Es fehlt ein Ansprechpartner mit Praxisnähe / Auch

Paten wünschen sich Integrationsbeauftragten in Wildeshausen

Bürgermeister Jens Kuraschinski war zu Besuch bei den Paten. Er informierte sich über die Arbeit und nahm einige Fragen mit auf den Weg.

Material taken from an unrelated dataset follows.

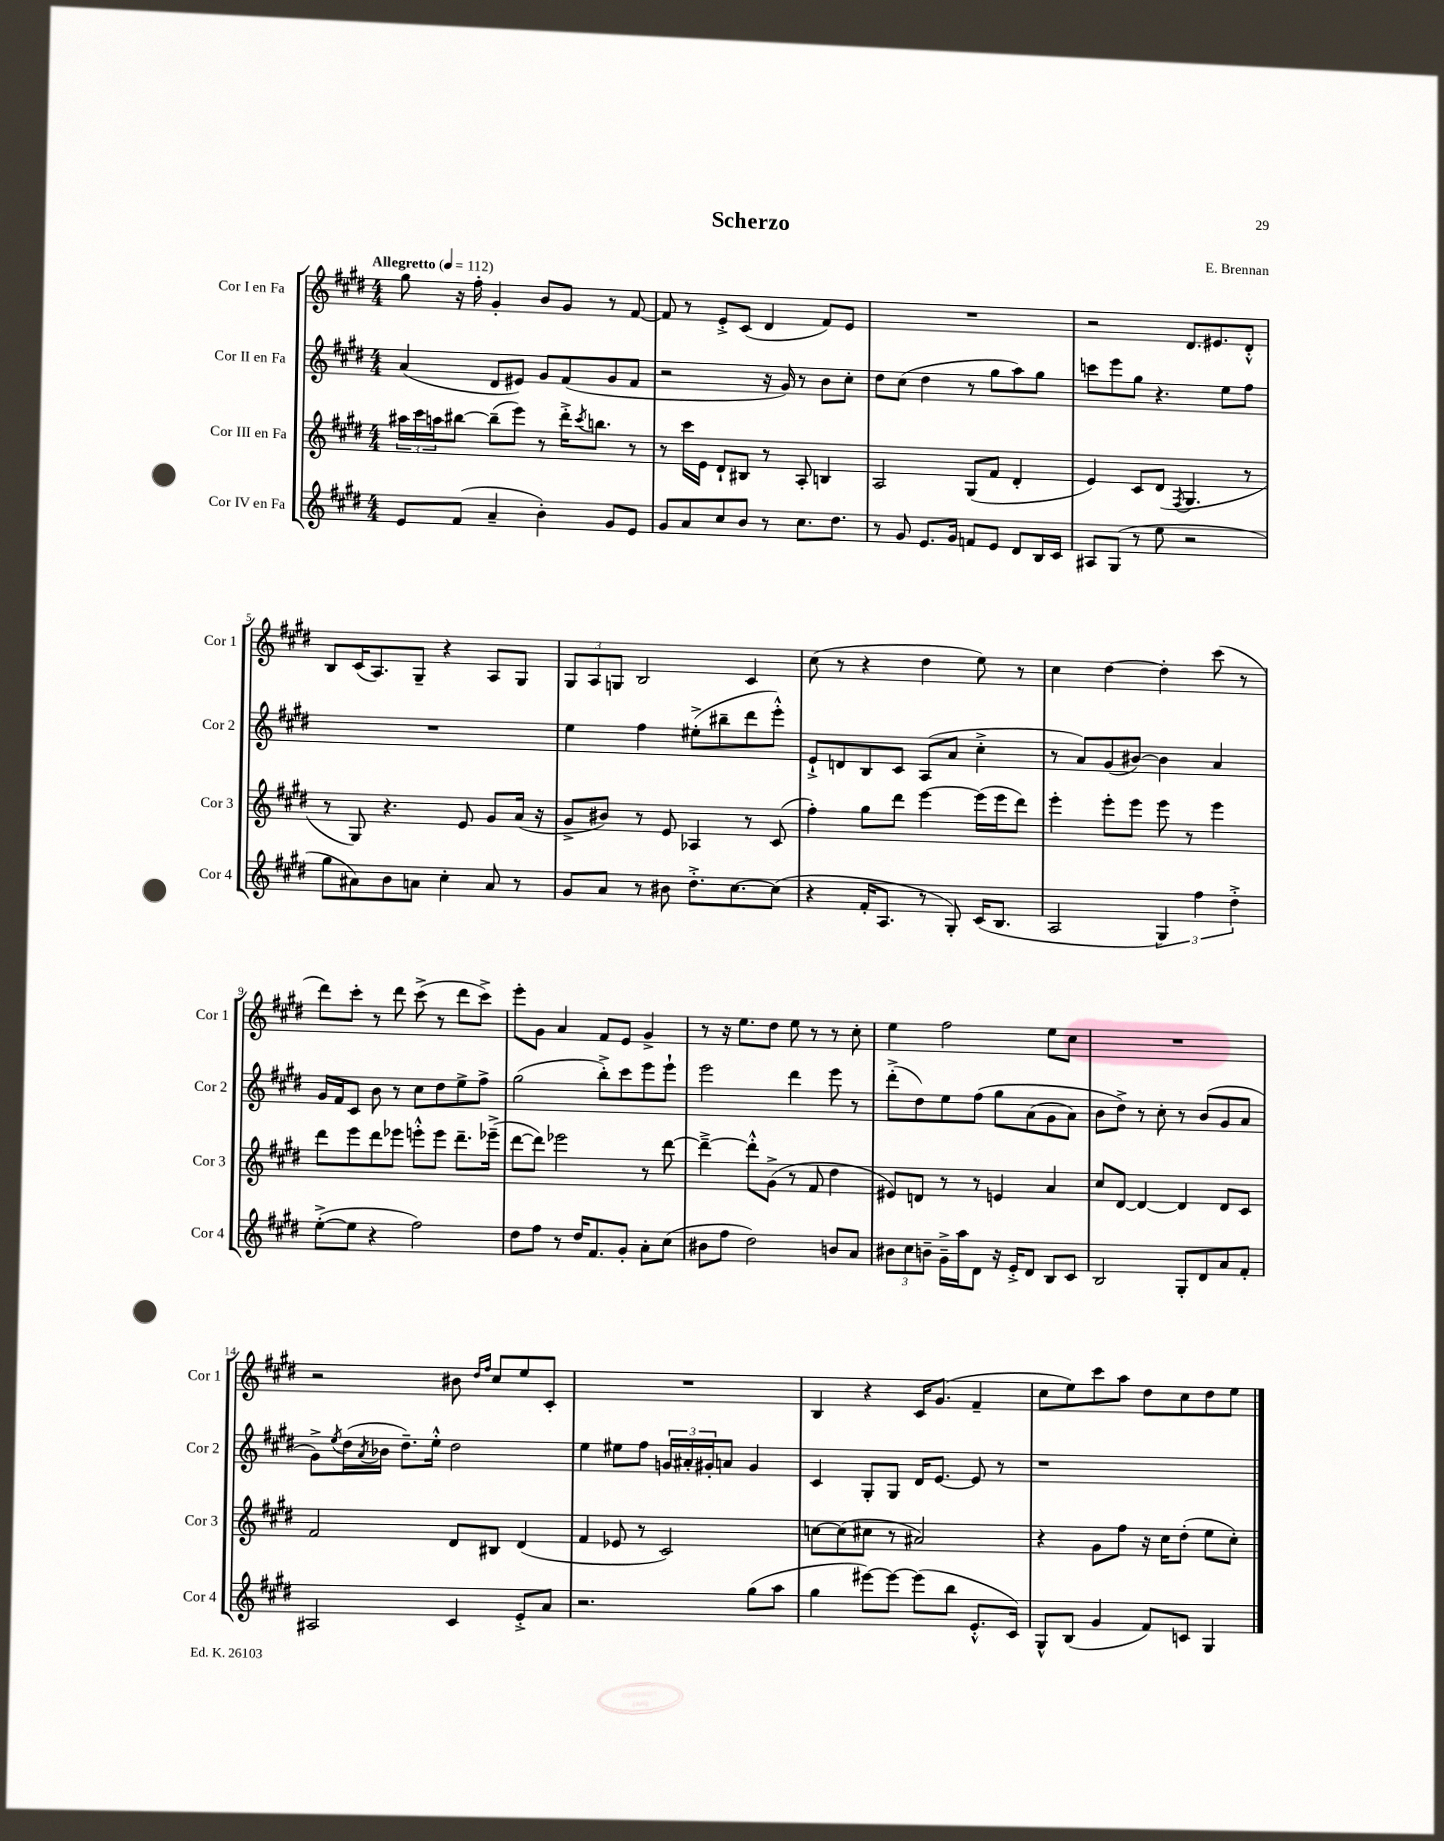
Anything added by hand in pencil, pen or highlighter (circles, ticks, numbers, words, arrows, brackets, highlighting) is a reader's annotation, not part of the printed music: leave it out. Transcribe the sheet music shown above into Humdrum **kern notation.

Wildeshausen - Die große Flüchtlingswelle ist im Landkreis Oldenburg und damit auch in Wildeshausen abgeebbt. Das ändert nichts daran, dass hier viele Geflüchtete leben und integriert werden sollen. Paten unterstützen sie kontinuierlich dabei und wünschen sich mehr Unterstützung bei ihrer ehrenamtlichen Arbeit.

Im Rahmen eines Treffens mit Bürgermeister Jens Kuraschinski wollten sie nun wissen, ob es zeitnah einen Integrationsbeauftragten der Stadt Wildeshausen geben wird. Bei Aufenthalten in diversen Ämtern der Stadt zeige sich die Notwendigkeit, einen Ansprechpartner in der Verwaltung zu haben, der in der Lage sei, Fachwissen mit Praxisnähe und Koordinationsvermögen rund um die Netzwerksituation für Geflüchtete zu verbinden.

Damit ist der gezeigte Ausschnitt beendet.